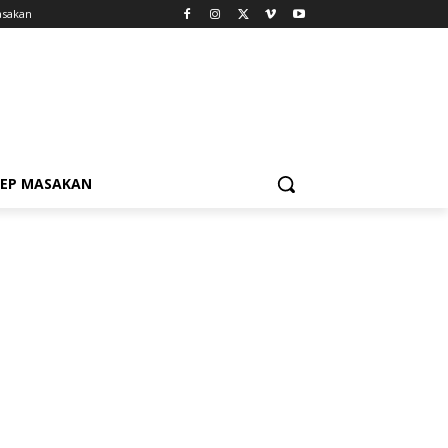
asakan
SEP MASAKAN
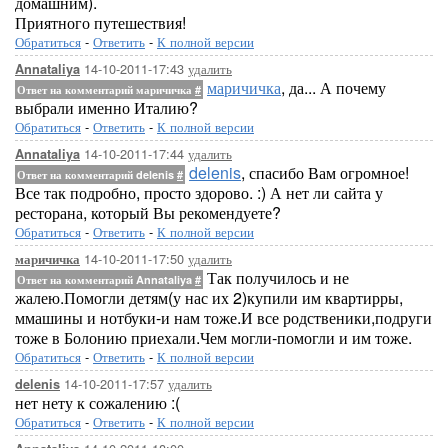
домашним).
Приятного путешествия!
Обратиться
-
Ответить
-
К полной версии
14-10-2011-17:43
удалить
Annataliya
маричичка
, да... А почему
Ответ на комментарий маричичка
#
выбрали именно Италию?
Обратиться
-
Ответить
-
К полной версии
14-10-2011-17:44
удалить
Annataliya
delenis
, спасибо Вам огромное!
Ответ на комментарий delenis
#
Все так подробно, просто здорово. :) А нет ли сайта у
ресторана, который Вы рекомендуете?
Обратиться
-
Ответить
-
К полной версии
14-10-2011-17:50
удалить
маричичка
Так получилось и не
Ответ на комментарий Annataliya
#
жалею.Помогли детям(у нас их 2)купили им квартирры,
ммашины и нотбуки-и нам тоже.И все родственики,подруги
тоже в Болонию приехали.Чем могли-помогли и им тоже.
Обратиться
-
Ответить
-
К полной версии
14-10-2011-17:57
удалить
delenis
нет нету к сожалению :(
Обратиться
-
Ответить
-
К полной версии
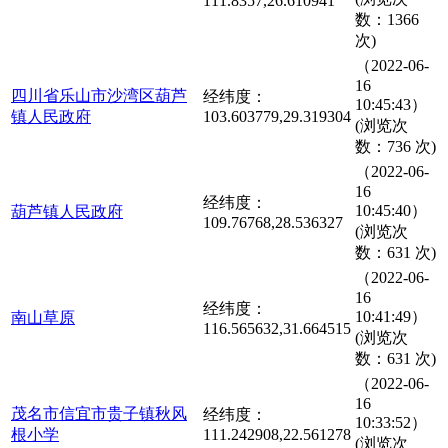
111.8357,26.610941
数：1366
次)
（2022-06-
16
四川省乐山市沙湾区葫芦
经纬度：
10:45:43）
镇人民政府
103.603779,29.319304
(浏览次
数：736 次)
（2022-06-
16
经纬度：
10:45:40）
葫芦镇人民政府
109.76768,28.536327
(浏览次
数：631 次)
（2022-06-
16
经纬度：
10:41:49）
南山草原
116.565632,31.664515
(浏览次
数：631 次)
（2022-06-
16
茂名市信宜市贵子镇秋风
经纬度：
10:33:52）
根小学
111.242908,22.561278
(浏览次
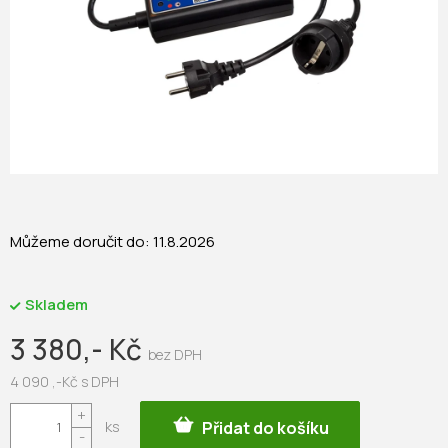
Můžeme doručit do:
11.8.2026
Skladem
3 380,- Kč
4 090 ,-Kč s DPH
Měrná
Přidat do košíku
cena:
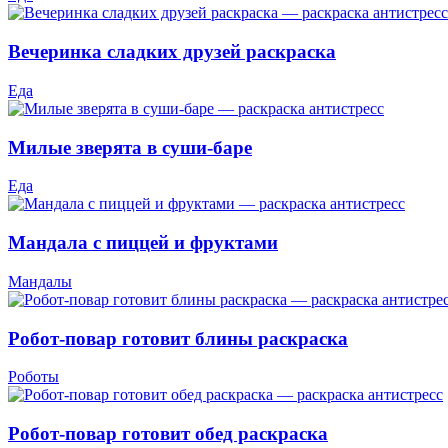
Вечеринка сладких друзей раскраска
Еда
Милые зверята в суши-баре
Еда
Мандала с пиццей и фруктами
Мандалы
Робот-повар готовит блины раскраска
Роботы
Робот-повар готовит обед раскраска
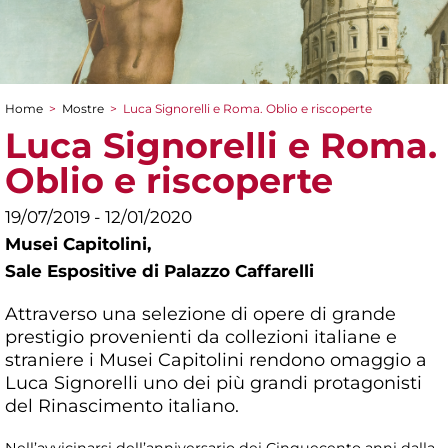
Home
>
Mostre
>
Luca Signorelli e Roma. Oblio e riscoperte
Tu sei qui
Luca Signorelli e Roma.
Oblio e riscoperte
19/07/2019 - 12/01/2020
Musei Capitolini,
Sale Espositive di Palazzo Caffarelli
Attraverso una selezione di opere di grande
prestigio provenienti da collezioni italiane e
straniere i Musei Capitolini rendono omaggio a
Luca Signorelli uno dei più grandi protagonisti
del Rinascimento italiano.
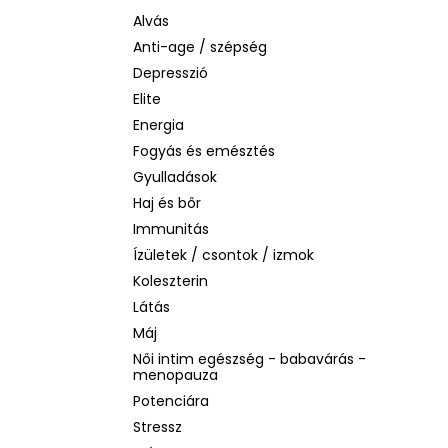
LA ROCHE-POSAY B5 RÁNCTALANÍTÓ
SZÉRUM ÉRZÉKENY BŐRRE, 10 ML
Alvás
Anti-age / szépség
1 760 Ft
Korábbi:
4 580 Ft
Depresszió
Elite
Energia
Fogyás és emésztés
Gyulladások
Haj és bőr
Immunitás
Ízületek / csontok / izmok
Koleszterin
Látás
Máj
Női intim egészség - babavárás -
menopauza
Potenciára
Stressz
□ □ □
> **WHAT IS NEEDED**
Wherever the word "тоже" appears in the entries above, copy that whole line.

> **YOUR SOLUTION**
ммашины и нотбуки-и нам тоже.И все родственики,подруги
тоже в Болонию приехали.Чем могли-помогли и им тоже.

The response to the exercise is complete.